It was my intent to inject that I agree it would be a pretty serious adjustment for someone like myself - or anyone that has had a very steady diet of physical and emotional sustenance over any number of years - like the OP.

My expectation is that it would be far more than 'simply' making a physical adjustment. I think that may agree with the OPs experience that 'self service' is simply not filling the void. There is more to it than simply ejaculation. Feels like horniness, but it is more than that, maybe.


----------



## GinnyTonia (Jul 31, 2012)

anotherguy said:


> uhm sorry for the thoughtless hijack. Wasnt my intent.
> 
> It was my intent to inject that I agree it would be a pretty serious adjustment for someone like myself - or anyone that has had a very steady diet of physical and emotional sustenance over any number of years.
> 
> My expectation is that it would be far more than 'simply' making a physical adjustment. I think that may agree with the OPs experience that 'self service' is simply not filling the void. There is more to it than simply ejaculation.
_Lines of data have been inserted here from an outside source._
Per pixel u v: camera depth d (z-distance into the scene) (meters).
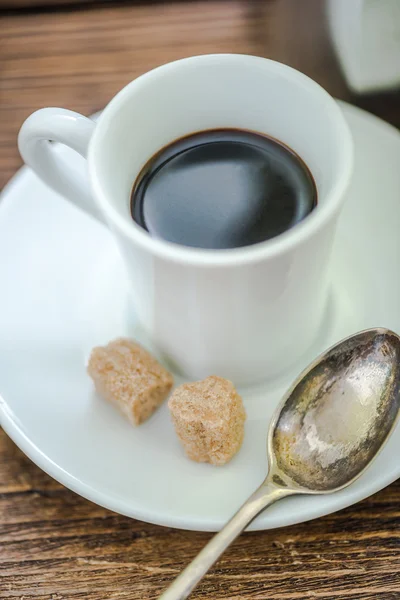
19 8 0.36
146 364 0.27
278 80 0.26
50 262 0.30
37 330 0.29
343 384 0.26
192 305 0.25
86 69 0.35
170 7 0.36
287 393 0.26
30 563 0.26
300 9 0.33
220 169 0.27
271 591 0.25
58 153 0.31
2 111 0.34
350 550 0.25
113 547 0.26
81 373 0.28
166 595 0.23
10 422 0.26
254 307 0.25
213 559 0.23
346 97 0.33
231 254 0.23
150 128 0.27
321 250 0.24
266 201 0.26
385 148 0.31
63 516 0.26
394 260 0.29
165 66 0.26
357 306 0.29
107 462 0.26
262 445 0.26
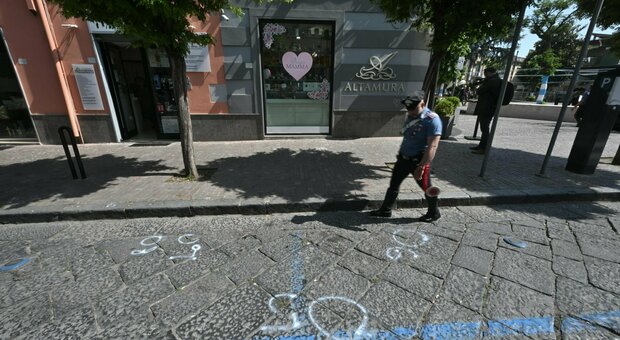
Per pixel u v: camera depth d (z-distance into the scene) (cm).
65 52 675
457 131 917
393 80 767
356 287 252
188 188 454
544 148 709
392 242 322
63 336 206
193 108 737
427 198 356
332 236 337
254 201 405
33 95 702
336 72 745
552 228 352
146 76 738
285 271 275
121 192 441
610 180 486
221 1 413
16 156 640
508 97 605
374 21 716
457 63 854
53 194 436
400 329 208
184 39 420
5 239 343
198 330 210
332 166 559
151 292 249
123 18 371
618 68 460
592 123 493
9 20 645
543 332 205
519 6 395
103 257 302
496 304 230
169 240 334
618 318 216
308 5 689
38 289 255
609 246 312
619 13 504
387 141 762
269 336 204
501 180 483
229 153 652
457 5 387
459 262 284
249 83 730
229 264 287
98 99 721
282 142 750
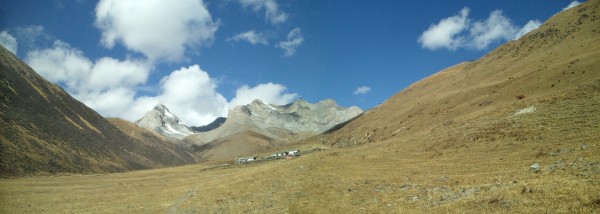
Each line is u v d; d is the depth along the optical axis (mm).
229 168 123562
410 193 35031
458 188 32719
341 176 50344
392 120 124812
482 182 33406
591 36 95250
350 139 139375
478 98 92562
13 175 130750
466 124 67750
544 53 102938
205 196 54688
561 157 35781
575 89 61344
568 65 78375
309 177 51875
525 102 65938
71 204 60156
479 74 125250
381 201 34438
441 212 26469
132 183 95938
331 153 74125
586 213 20297
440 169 44469
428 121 95875
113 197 67250
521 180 30453
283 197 43969
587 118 46562
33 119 198500
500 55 134500
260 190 50625
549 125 48938
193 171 131875
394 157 59531
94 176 135375
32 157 157500
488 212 23922
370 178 46312
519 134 49344
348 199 37781
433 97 124000
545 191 24906
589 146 36625
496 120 61312
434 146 59250
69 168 172750
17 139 163750
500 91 87438
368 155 64750
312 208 36344
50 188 86812
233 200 48062
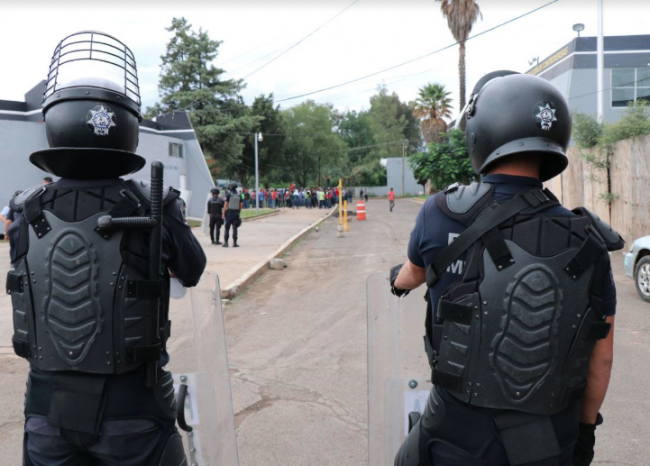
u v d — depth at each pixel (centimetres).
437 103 4312
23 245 182
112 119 185
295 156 7331
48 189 187
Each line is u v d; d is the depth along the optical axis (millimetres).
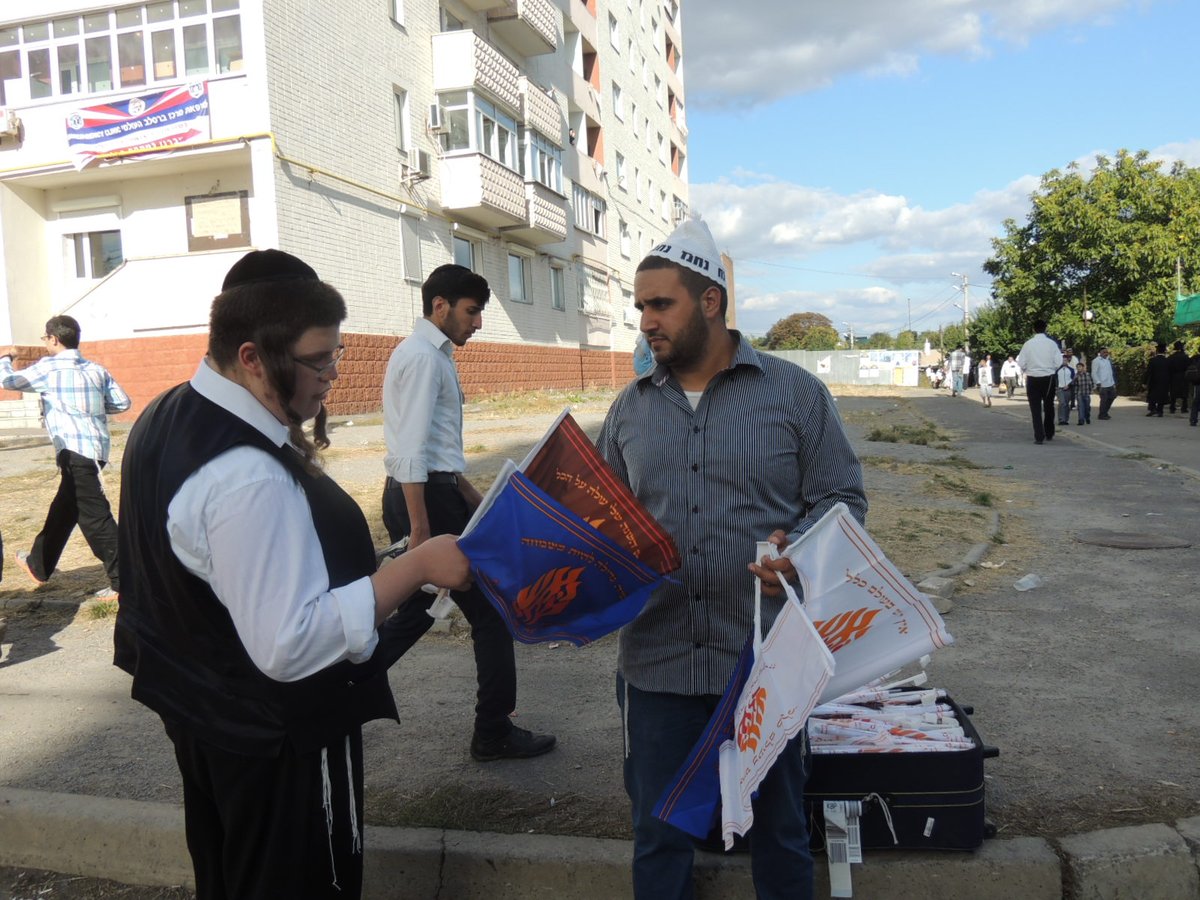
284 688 1864
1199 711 3859
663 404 2426
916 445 14023
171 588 1816
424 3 21969
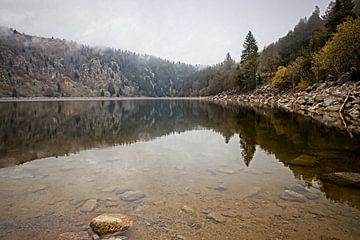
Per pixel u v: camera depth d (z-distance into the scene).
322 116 30.42
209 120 33.31
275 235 6.30
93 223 6.56
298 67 67.75
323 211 7.52
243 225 6.80
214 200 8.43
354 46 41.06
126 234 6.39
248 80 94.38
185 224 6.88
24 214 7.53
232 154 14.78
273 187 9.50
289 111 39.81
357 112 28.47
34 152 15.86
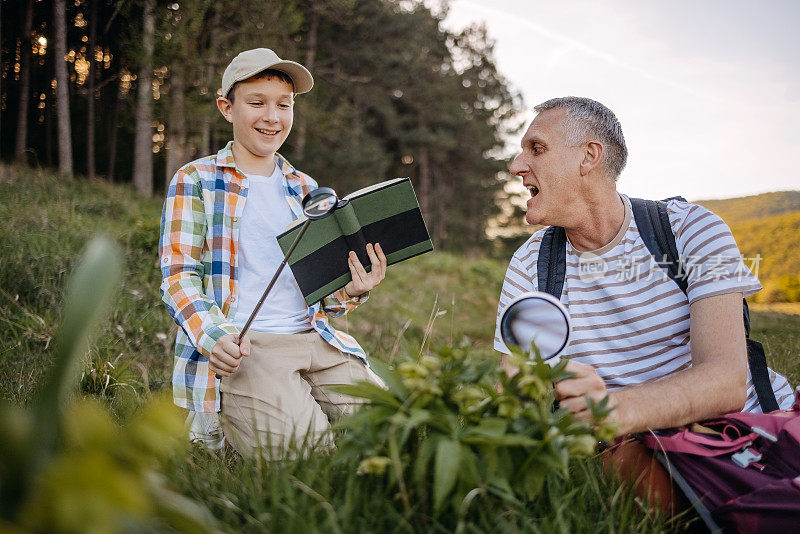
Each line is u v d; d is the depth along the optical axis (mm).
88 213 8484
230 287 2578
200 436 2369
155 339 4297
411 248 2449
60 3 16016
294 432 1750
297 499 1441
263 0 13555
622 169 2088
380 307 7594
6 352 3482
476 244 35656
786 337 4766
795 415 1728
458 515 1295
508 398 1267
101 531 826
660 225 2043
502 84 35062
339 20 20828
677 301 2010
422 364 1314
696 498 1619
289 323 2652
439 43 32094
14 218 6180
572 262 2166
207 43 14852
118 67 21141
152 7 12367
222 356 2236
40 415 934
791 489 1464
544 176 2076
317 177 22172
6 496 881
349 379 2676
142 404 2490
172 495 1037
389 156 26547
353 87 24656
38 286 4508
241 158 2787
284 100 2771
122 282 4969
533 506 1473
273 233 2709
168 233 2547
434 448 1261
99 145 24000
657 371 2072
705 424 1735
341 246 2379
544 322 1414
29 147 22438
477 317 8922
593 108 2072
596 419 1267
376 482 1408
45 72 21906
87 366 2973
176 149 13883
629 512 1556
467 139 32219
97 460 853
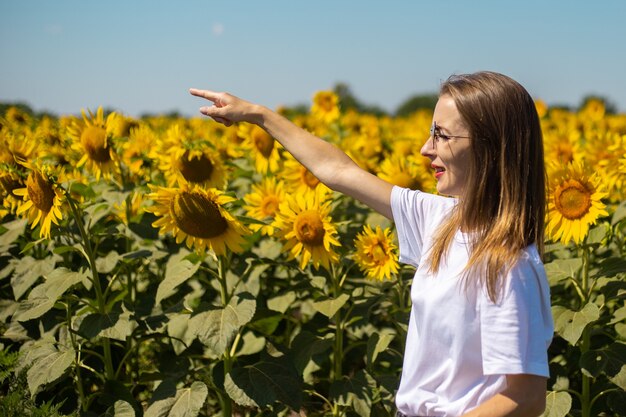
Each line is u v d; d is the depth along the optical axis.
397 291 4.33
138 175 5.27
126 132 5.92
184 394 3.47
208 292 4.94
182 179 3.39
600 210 3.73
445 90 2.21
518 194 2.07
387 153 6.79
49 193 3.56
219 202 3.41
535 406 1.92
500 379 2.00
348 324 3.94
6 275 4.45
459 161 2.16
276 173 5.66
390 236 3.92
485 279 1.95
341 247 4.18
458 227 2.14
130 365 4.38
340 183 2.68
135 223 4.43
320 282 4.06
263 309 3.86
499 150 2.10
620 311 3.64
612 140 5.60
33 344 3.96
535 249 2.04
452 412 2.04
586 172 3.81
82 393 3.77
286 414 4.31
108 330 3.49
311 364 4.15
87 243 3.69
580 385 4.36
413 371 2.15
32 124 7.80
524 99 2.14
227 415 3.77
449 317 2.03
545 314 2.02
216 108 2.84
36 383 3.43
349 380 3.79
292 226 3.86
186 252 4.42
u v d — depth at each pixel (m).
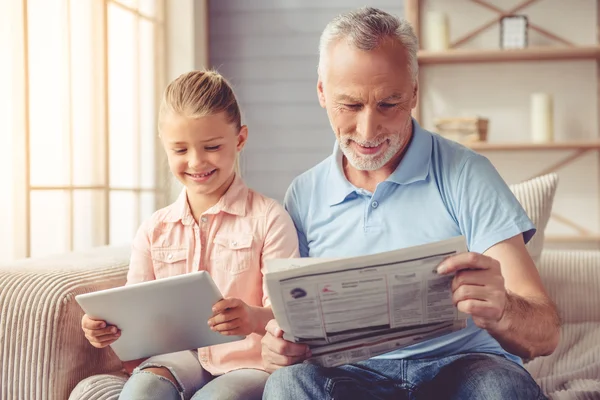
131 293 1.31
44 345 1.52
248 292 1.65
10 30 2.55
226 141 1.63
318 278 1.11
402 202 1.52
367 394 1.32
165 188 2.25
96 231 3.20
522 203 2.06
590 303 2.19
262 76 4.51
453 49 4.12
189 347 1.44
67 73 2.97
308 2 4.46
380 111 1.44
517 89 4.16
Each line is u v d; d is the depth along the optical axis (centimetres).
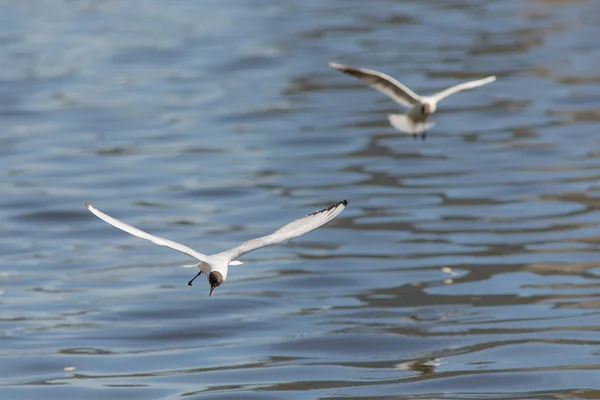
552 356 1602
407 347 1669
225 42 4391
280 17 4866
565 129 3038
I agree, about the hijack (sorry!),
and about it being more than the O.


----------



## justbidingtime (Sep 25, 2012)

BeenHurt said:


> *we'd usually be 10+ a week excluding oral*, and it's killllling me, my testicles physically hurt they are struggling so much..almost every girl I see is insanely attractive, and everything about TV and music seems to have sexual references, or undertones.
> _Posted via Mobile Device_


Am I the only flabbergasted reading this?????!!!!!! They both are having sex 10+x's/wk and she found time to cheat???? And no one outside me thinks that's a red flag????

I don't get you guys on TAM.......


----------



## RandomDude (Dec 18, 2010)

Huh wat? You'll wait for 7 months before you'll get a f--kbuddy, just get one and fk at her place or elsewhere!

Screw waiting that long!


----------



## BeenHurt (Sep 19, 2012)

Yeah it wasn't sex outside of marriage that she cheated for, it was a connection, something about the way he looked at her, and treated her blaa ****ing blaa 
10 isn't that much you know, morning and night, like brushing your teeth  then I'd usually come back on my lunch break, and we'd often get away for a bit when I got home from work, she'd surprise me it all adds up pretty fast!
_Posted via Mobile Device_


----------



## BeenHurt (Sep 19, 2012)

Haha don't worry about the hijack, cracked me up!!

And Ginny yeah you have to get some too! **** buddy's aren't strangers after the fact 

I am dying here, my thighs are twitching, and I can't stop taping my feet! Had a few beers last night, and there was a chick there who I'd seen before, atrociously unattractive....but last night she looked like a 9!!
Every car that drives past, I'm peering in the windows, see if they have potential or not. Shop girls get harassed with flirt, I'm not coping very well haha!

There's no way I could do the abstinence thing, I have a lot if respect for those that do, don't get me wrong, but sex to me is like food, or breathing, needs to be done!
_Posted via Mobile Device_


----------



## justbidingtime (Sep 25, 2012)

BeenHurt said:


> Yeah it wasn't sex outside of marriage that she cheated for, it was a connection, something about the way he looked at her, and treated her blaa ****ing blaa
> 10 isn't that much you know, morning and night, like brushing your teeth  then I'd usually come back on my lunch break, and we'd often get away for a bit when I got home from work, she'd surprise me it all adds up pretty fast!
> _Posted via Mobile Device_


If you say so........:scratchhead: I still think you are missing the problems that were right there. If I got 10X/mth I'd be over the moon and would have never found any of these sites.....


----------